◆ Exercise prompt: Print every line of text in the material below, character for character, from the first entry to the last.

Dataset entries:
++++

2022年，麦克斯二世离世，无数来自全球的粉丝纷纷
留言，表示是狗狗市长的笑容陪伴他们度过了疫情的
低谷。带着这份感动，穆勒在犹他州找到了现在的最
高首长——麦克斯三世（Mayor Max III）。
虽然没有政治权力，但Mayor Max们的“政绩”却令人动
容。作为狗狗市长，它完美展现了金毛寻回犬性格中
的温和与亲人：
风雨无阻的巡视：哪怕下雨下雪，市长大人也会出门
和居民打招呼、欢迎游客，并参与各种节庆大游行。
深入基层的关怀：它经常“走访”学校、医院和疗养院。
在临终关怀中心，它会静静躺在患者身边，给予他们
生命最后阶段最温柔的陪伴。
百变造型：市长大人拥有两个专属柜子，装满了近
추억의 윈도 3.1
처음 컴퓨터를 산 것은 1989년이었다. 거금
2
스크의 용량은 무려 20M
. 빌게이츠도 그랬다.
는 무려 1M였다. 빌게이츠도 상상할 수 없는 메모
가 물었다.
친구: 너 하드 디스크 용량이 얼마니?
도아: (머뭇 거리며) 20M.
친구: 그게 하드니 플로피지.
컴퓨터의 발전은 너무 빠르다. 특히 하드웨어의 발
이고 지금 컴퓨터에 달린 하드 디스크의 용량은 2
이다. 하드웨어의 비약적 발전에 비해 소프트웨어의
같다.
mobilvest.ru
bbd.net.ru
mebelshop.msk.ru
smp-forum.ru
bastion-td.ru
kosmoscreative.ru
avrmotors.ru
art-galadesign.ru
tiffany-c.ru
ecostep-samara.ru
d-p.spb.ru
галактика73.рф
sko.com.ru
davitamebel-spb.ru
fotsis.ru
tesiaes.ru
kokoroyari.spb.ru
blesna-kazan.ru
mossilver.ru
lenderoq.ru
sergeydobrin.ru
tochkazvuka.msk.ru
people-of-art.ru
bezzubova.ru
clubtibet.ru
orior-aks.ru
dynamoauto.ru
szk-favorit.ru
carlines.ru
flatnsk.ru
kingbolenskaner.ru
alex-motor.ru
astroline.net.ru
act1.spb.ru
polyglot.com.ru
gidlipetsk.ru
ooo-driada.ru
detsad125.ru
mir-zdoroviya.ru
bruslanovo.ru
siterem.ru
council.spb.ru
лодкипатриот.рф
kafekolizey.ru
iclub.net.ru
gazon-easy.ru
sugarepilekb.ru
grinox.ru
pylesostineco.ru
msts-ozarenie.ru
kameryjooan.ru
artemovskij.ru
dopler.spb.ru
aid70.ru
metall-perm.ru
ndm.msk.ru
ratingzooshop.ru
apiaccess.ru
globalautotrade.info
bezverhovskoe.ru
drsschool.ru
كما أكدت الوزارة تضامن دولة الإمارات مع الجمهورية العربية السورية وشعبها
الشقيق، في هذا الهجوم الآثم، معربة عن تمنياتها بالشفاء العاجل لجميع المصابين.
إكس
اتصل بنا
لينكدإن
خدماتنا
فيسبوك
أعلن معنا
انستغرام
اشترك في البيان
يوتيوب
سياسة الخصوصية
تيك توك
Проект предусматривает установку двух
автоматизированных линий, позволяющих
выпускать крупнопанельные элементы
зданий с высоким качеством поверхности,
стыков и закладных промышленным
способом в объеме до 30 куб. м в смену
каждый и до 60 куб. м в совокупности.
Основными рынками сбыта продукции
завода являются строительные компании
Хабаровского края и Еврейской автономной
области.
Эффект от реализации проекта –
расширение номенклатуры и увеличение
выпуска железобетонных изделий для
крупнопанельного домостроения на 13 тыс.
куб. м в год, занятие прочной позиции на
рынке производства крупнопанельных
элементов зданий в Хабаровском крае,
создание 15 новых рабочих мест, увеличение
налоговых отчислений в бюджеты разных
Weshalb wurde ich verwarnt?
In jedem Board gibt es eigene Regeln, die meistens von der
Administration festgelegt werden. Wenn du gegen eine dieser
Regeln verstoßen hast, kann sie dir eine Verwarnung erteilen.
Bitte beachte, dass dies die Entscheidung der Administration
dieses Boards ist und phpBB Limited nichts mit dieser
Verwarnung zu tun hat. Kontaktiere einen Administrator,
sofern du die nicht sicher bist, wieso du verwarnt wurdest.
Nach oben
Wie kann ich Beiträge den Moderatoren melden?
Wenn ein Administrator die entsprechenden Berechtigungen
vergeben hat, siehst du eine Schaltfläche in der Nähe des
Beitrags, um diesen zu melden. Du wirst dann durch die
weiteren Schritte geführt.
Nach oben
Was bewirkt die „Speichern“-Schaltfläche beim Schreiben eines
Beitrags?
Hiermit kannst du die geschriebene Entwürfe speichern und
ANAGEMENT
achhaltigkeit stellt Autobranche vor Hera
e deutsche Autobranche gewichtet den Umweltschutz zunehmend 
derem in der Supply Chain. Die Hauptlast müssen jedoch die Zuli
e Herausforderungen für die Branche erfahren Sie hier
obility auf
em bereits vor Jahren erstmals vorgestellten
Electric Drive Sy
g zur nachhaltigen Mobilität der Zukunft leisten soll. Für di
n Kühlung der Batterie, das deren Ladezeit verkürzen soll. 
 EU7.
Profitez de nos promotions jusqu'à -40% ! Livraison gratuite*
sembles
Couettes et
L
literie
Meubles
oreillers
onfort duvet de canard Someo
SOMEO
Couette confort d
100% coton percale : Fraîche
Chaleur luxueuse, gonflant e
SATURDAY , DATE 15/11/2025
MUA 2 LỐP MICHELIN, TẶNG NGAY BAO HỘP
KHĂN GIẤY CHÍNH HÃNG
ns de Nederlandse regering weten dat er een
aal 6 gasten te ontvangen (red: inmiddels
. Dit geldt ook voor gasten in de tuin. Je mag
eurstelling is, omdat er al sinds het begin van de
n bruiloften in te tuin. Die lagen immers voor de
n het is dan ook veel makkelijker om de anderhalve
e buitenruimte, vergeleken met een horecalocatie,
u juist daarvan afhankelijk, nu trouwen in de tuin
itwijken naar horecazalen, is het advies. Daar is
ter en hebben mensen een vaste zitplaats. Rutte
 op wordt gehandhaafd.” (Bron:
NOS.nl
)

++++

◆ Exercise output:
2022年，麦克斯二世离世，无数来自全球的粉丝纷纷
留言，表示是狗狗市长的笑容陪伴他们度过了疫情的
低谷。带着这份感动，穆勒在犹他州找到了现在的最
高首长——麦克斯三世（Mayor Max III）。
虽然没有政治权力，但Mayor Max们的“政绩”却令人动
容。作为狗狗市长，它完美展现了金毛寻回犬性格中
的温和与亲人：
风雨无阻的巡视：哪怕下雨下雪，市长大人也会出门
和居民打招呼、欢迎游客，并参与各种节庆大游行。
深入基层的关怀：它经常“走访”学校、医院和疗养院。
在临终关怀中心，它会静静躺在患者身边，给予他们
生命最后阶段最温柔的陪伴。
百变造型：市长大人拥有两个专属柜子，装满了近
추억의 윈도 3.1
처음 컴퓨터를 산 것은 1989년이었다. 거금
2
스크의 용량은 무려 20M
. 빌게이츠도 그랬다.
는 무려 1M였다. 빌게이츠도 상상할 수 없는 메모
가 물었다.
친구: 너 하드 디스크 용량이 얼마니?
도아: (머뭇 거리며) 20M.
친구: 그게 하드니 플로피지.
컴퓨터의 발전은 너무 빠르다. 특히 하드웨어의 발
이고 지금 컴퓨터에 달린 하드 디스크의 용량은 2
이다. 하드웨어의 비약적 발전에 비해 소프트웨어의
같다.
mobilvest.ru
bbd.net.ru
mebelshop.msk.ru
smp-forum.ru
bastion-td.ru
kosmoscreative.ru
avrmotors.ru
art-galadesign.ru
tiffany-c.ru
ecostep-samara.ru
d-p.spb.ru
галактика73.рф
sko.com.ru
davitamebel-spb.ru
fotsis.ru
tesiaes.ru
kokoroyari.spb.ru
blesna-kazan.ru
mossilver.ru
lenderoq.ru
sergeydobrin.ru
tochkazvuka.msk.ru
people-of-art.ru
bezzubova.ru
clubtibet.ru
orior-aks.ru
dynamoauto.ru
szk-favorit.ru
carlines.ru
flatnsk.ru
kingbolenskaner.ru
alex-motor.ru
astroline.net.ru
act1.spb.ru
polyglot.com.ru
gidlipetsk.ru
ooo-driada.ru
detsad125.ru
mir-zdoroviya.ru
bruslanovo.ru
siterem.ru
council.spb.ru
лодкипатриот.рф
kafekolizey.ru
iclub.net.ru
gazon-easy.ru
sugarepilekb.ru
grinox.ru
pylesostineco.ru
msts-ozarenie.ru
kameryjooan.ru
artemovskij.ru
dopler.spb.ru
aid70.ru
metall-perm.ru
ndm.msk.ru
ratingzooshop.ru
apiaccess.ru
globalautotrade.info
bezverhovskoe.ru
drsschool.ru
كما أكدت الوزارة تضامن دولة الإمارات مع الجمهورية العربية السورية وشعبها
الشقيق، في هذا الهجوم الآثم، معربة عن تمنياتها بالشفاء العاجل لجميع المصابين.
إكس
اتصل بنا
لينكدإن
خدماتنا
فيسبوك
أعلن معنا
انستغرام
اشترك في البيان
يوتيوب
سياسة الخصوصية
تيك توك
Проект предусматривает установку двух
автоматизированных линий, позволяющих
выпускать крупнопанельные элементы
зданий с высоким качеством поверхности,
стыков и закладных промышленным
способом в объеме до 30 куб. м в смену
каждый и до 60 куб. м в совокупности.
Основными рынками сбыта продукции
завода являются строительные компании
Хабаровского края и Еврейской автономной
области.
Эффект от реализации проекта –
расширение номенклатуры и увеличение
выпуска железобетонных изделий для
крупнопанельного домостроения на 13 тыс.
куб. м в год, занятие прочной позиции на
рынке производства крупнопанельных
элементов зданий в Хабаровском крае,
создание 15 новых рабочих мест, увеличение
налоговых отчислений в бюджеты разных
Weshalb wurde ich verwarnt?
In jedem Board gibt es eigene Regeln, die meistens von der
Administration festgelegt werden. Wenn du gegen eine dieser
Regeln verstoßen hast, kann sie dir eine Verwarnung erteilen.
Bitte beachte, dass dies die Entscheidung der Administration
dieses Boards ist und phpBB Limited nichts mit dieser
Verwarnung zu tun hat. Kontaktiere einen Administrator,
sofern du die nicht sicher bist, wieso du verwarnt wurdest.
Nach oben
Wie kann ich Beiträge den Moderatoren melden?
Wenn ein Administrator die entsprechenden Berechtigungen
vergeben hat, siehst du eine Schaltfläche in der Nähe des
Beitrags, um diesen zu melden. Du wirst dann durch die
weiteren Schritte geführt.
Nach oben
Was bewirkt die „Speichern“-Schaltfläche beim Schreiben eines
Beitrags?
Hiermit kannst du die geschriebene Entwürfe speichern und
ANAGEMENT
achhaltigkeit stellt Autobranche vor Hera
e deutsche Autobranche gewichtet den Umweltschutz zunehmend 
derem in der Supply Chain. Die Hauptlast müssen jedoch die Zuli
e Herausforderungen für die Branche erfahren Sie hier
obility auf
em bereits vor Jahren erstmals vorgestellten
Electric Drive Sy
g zur nachhaltigen Mobilität der Zukunft leisten soll. Für di
n Kühlung der Batterie, das deren Ladezeit verkürzen soll. 
 EU7.
Profitez de nos promotions jusqu'à -40% ! Livraison gratuite*
sembles
Couettes et
L
literie
Meubles
oreillers
onfort duvet de canard Someo
SOMEO
Couette confort d
100% coton percale : Fraîche
Chaleur luxueuse, gonflant e
SATURDAY , DATE 15/11/2025
MUA 2 LỐP MICHELIN, TẶNG NGAY BAO HỘP
KHĂN GIẤY CHÍNH HÃNG
ns de Nederlandse regering weten dat er een
aal 6 gasten te ontvangen (red: inmiddels
. Dit geldt ook voor gasten in de tuin. Je mag
eurstelling is, omdat er al sinds het begin van de
n bruiloften in te tuin. Die lagen immers voor de
n het is dan ook veel makkelijker om de anderhalve
e buitenruimte, vergeleken met een horecalocatie,
u juist daarvan afhankelijk, nu trouwen in de tuin
itwijken naar horecazalen, is het advies. Daar is
ter en hebben mensen een vaste zitplaats. Rutte
 op wordt gehandhaafd.” (Bron:
NOS.nl
)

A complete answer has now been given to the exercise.